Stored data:
#####

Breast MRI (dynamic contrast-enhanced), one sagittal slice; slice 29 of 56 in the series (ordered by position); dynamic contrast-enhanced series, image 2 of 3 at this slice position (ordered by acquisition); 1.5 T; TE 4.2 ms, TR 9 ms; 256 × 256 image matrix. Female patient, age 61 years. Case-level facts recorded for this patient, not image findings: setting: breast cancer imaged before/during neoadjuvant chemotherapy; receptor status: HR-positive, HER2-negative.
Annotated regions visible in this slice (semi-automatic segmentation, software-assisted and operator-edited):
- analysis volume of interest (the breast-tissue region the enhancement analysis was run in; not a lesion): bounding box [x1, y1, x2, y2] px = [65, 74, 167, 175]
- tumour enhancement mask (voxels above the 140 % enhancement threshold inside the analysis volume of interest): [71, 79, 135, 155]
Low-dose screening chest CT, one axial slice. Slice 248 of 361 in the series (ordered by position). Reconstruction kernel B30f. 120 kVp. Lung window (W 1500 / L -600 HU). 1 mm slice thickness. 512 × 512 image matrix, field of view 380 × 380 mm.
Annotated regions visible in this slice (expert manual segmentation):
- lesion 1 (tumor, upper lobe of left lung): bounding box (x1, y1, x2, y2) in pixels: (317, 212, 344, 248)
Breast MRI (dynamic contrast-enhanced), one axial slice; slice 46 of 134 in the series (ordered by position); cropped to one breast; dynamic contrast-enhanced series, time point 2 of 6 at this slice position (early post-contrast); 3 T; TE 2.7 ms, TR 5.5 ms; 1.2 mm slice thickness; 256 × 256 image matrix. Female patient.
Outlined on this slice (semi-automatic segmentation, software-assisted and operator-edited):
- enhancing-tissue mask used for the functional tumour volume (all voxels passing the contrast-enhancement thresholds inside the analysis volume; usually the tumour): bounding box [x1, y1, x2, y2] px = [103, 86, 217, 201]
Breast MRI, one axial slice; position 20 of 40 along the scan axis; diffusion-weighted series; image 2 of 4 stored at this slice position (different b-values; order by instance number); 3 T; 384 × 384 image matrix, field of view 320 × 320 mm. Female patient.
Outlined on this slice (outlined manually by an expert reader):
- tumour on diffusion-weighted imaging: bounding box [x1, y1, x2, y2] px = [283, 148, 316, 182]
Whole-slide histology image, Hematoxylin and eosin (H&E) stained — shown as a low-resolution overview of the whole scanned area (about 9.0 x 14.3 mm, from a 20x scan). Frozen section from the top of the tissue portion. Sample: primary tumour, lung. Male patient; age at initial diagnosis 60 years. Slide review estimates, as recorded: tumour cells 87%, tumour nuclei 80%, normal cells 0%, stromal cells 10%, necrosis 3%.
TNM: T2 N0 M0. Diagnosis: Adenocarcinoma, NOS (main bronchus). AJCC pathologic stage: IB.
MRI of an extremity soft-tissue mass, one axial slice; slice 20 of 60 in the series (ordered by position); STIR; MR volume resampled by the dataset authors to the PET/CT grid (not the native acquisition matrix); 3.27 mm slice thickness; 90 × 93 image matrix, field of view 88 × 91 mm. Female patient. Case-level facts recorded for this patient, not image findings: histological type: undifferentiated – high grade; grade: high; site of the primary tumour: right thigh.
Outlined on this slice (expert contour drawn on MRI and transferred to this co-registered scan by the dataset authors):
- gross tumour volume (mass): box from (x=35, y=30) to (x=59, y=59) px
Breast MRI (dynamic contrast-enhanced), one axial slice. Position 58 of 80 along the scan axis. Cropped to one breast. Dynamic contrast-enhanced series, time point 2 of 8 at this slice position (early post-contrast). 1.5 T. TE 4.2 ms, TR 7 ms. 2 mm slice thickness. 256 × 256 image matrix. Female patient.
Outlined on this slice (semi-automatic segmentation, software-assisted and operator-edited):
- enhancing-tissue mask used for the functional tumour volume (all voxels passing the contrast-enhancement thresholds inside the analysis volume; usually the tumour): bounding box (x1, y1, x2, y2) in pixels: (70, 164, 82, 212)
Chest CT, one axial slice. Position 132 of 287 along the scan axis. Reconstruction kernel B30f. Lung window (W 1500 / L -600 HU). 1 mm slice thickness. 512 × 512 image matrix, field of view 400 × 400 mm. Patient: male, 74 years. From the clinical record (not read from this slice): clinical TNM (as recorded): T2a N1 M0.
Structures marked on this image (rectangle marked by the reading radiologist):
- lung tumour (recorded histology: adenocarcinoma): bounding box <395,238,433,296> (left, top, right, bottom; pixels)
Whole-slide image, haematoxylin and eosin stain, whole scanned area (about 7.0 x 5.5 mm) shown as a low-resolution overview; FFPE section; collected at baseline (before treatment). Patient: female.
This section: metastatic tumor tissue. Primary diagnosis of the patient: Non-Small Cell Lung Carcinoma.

#####

*YOUR GOAL:* Filter the data above down to lines with the word "visible", and copy them.

*WORKED SOLUTION:*
Annotated regions visible in this slice (semi-automatic segmentation, software-assisted and operator-edited):
Annotated regions visible in this slice (expert manual segmentation):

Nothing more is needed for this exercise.